While Mark’s gospel doesn’t give us many details about what happened during Jesus’s 40 days in the desert, I cannot help but wonder. After all, Jesus was a twenty-something guy forced into a lonely, isolated place. He had grown up with constant exposure to violence; in fact, his adopted parents had to flee as refugees to save him from death (Matthew 2). His mother was a feisty Jewish woman who taught him songs of resistance, insurrection against the government, and the primacy of God’s provisions (Luke 1). And at his baptism, Jesus was the only one to hear a strange voice (Mark 1). In that wilderness, I wonder if he was tempted to violently respond to a broken world. I wonder if he thought that the voice at his baptism might be schizophrenia. I wonder how that time of deep loneliness shaped his ministry.
While most of us cannot say we’ve physically lived a desert for 40 days, we have had isolating experiences. Those moments when no one seems to understand us. The times when we try to conceal something about ourselves or our past. Those incidents where we were tormented by outside forces or forces from deep within. We understand the wilderness, and Jesus does too.
But in the wilderness, Jesus wasn’t alone. Rather, he lived among, and likely learned from, the wild animals God made. Angels, or better translated as messengers, cared for and ministered to him. In that transitional wilderness, as he wrestled in a dark lonely place, he was not alone. As he worked through that period of life he was transformed. He emerged with a purpose and a better understanding of God’s hope for the world.
In Mark’s gospel, one of the first things Jesus did was interact with a man who had an “unclean spirit” (Mark 1:23-26). It was a man overcome by an outside force – a power beyond his control. The Bible might call it a demon, and we might call it a mental illness. Instead of fearing the man, instead of criminalizing him, and instead of labeling him as “mentally ill,” Jesus walked toward him, spoke to him, and brought healing and wholeness to both that man and his community.
So too, our God comes to bring us healing and wholeness. In this gathered community, we see God’s love reflected in compassionate conversation and loving actions. At the font, we are reminded of our purpose. We gather at this table to be nourished and sustained by God’s holy meal where all are welcome regardless of psychological history. Here, we learn of our God who encounters us with all of our imperfections to remind us that we are loved and valuable.
So, I wonder what it would look like if we too saw healing and wholeness as our ministry. What if instead of demonizing those with mental illness, we began to be the messengers to them in their wilderness. Could we support them as they change medications and find a healthy time to emerge? Could we advocate for accessible mental healthcare and strive to break the stigma? Might we support organizations like Lutheran Disaster Response that minister to those with mental illness triggered by disaster and despair?

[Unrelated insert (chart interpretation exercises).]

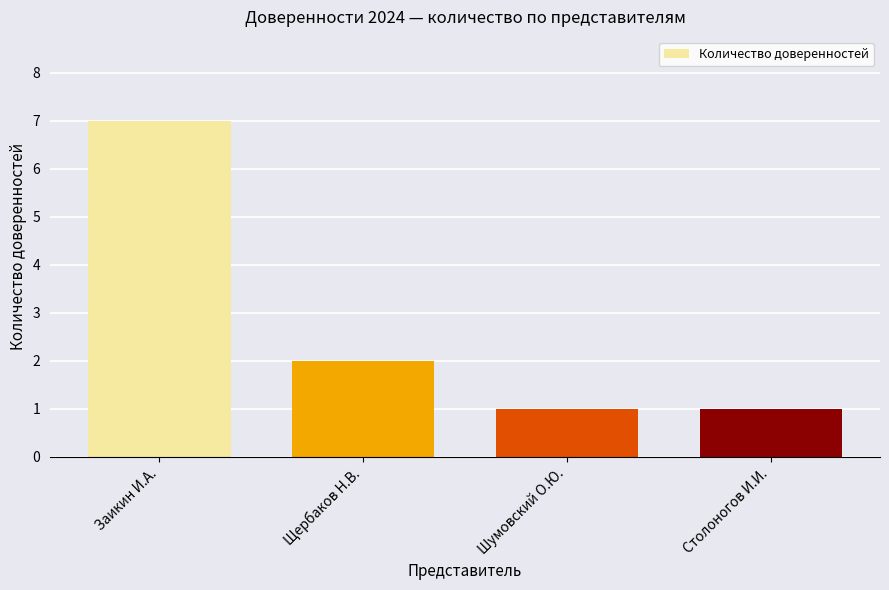

What is the sum of the values at Столоногов И.И. and Шумовский О.Ю.?

2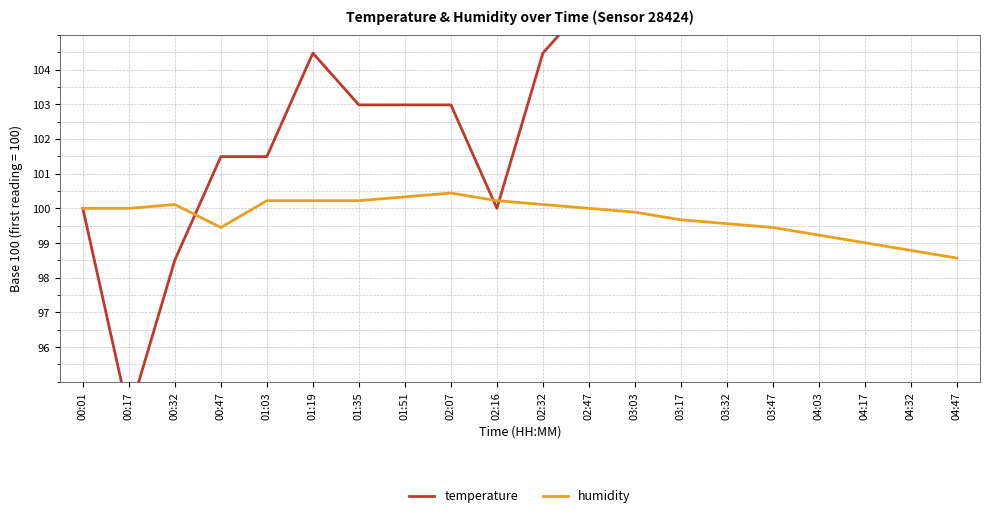

What is the label of the 14th point from the left?

03:17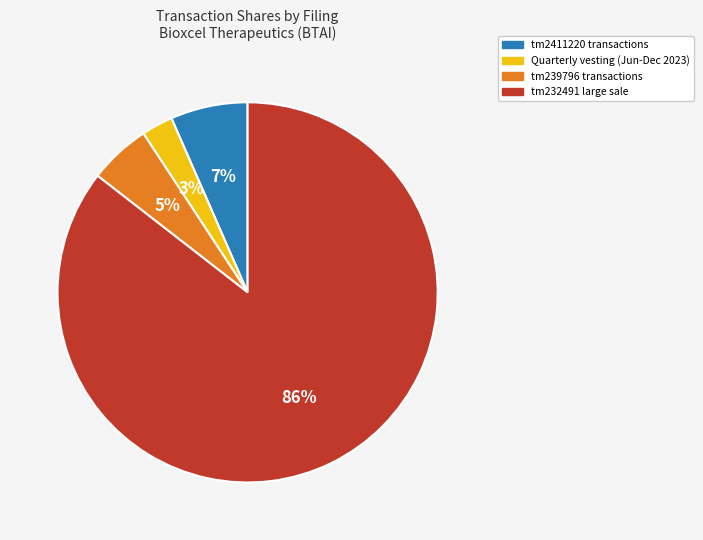

Between tm2411220 transactions and Quarterly vesting (Jun-Dec 2023), which is larger?

tm2411220 transactions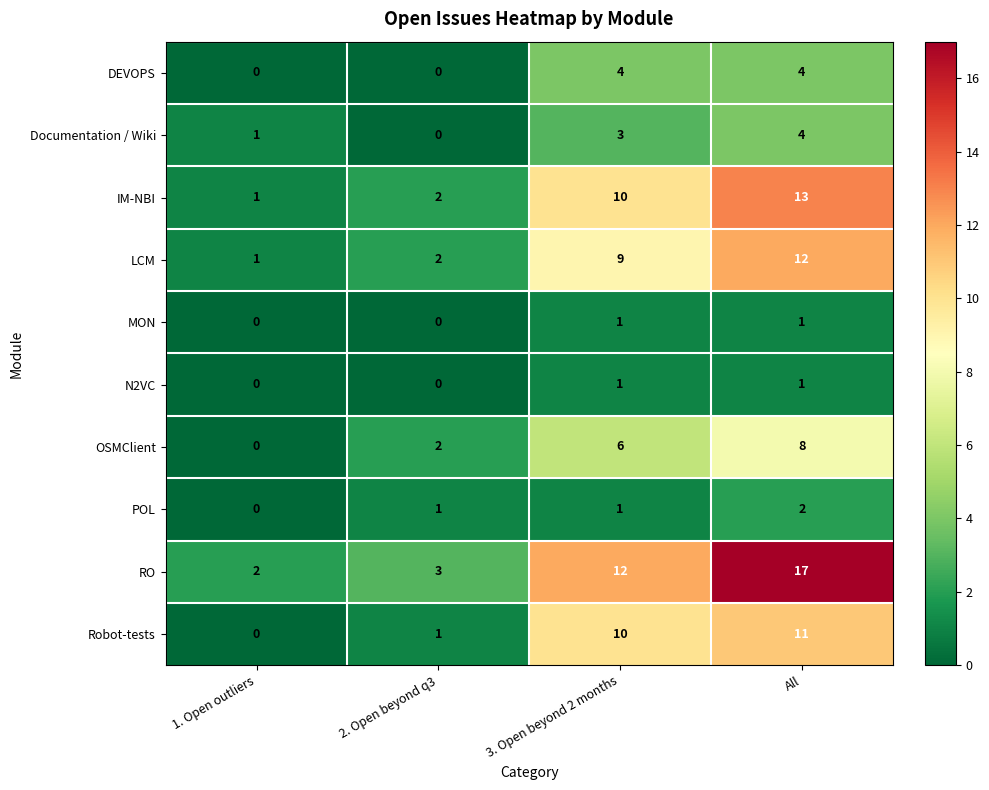

List the labels in order of LCM value, smallest first.

1. Open outliers, 2. Open beyond q3, 3. Open beyond 2 months, All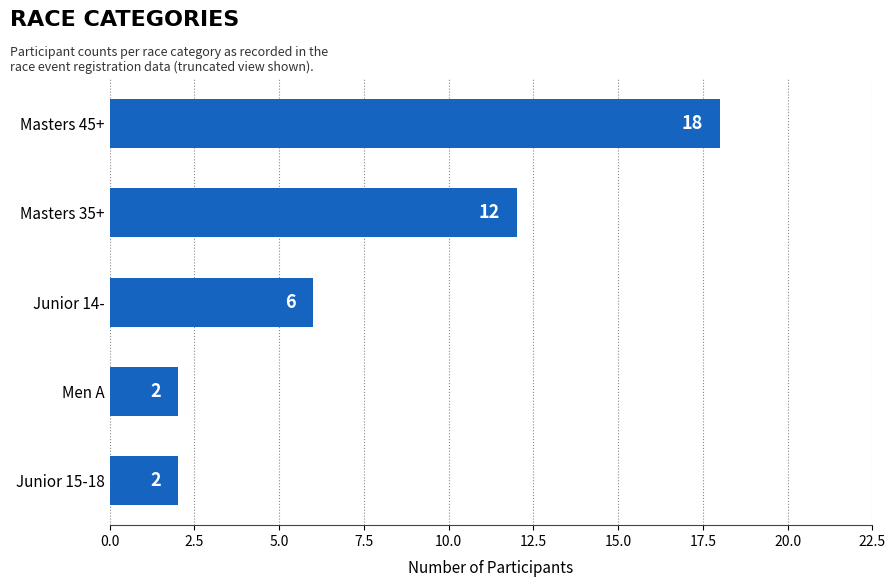

Are the bars grouped side by side (vs. stacked)?

No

Friends, today’s gospel gives us a glimpse of our God who knows the wilderness and meets us in the desert places. During these 40 days of Lent, in this space that reminds us of those places of loneliness, despair, and darkness, let us commit to being reflections of Christ to one another. Let us carefully talk about mental illness, let us be the voice for the voiceless, and let us remember that in the despairing wilderness, God is among us. Amen.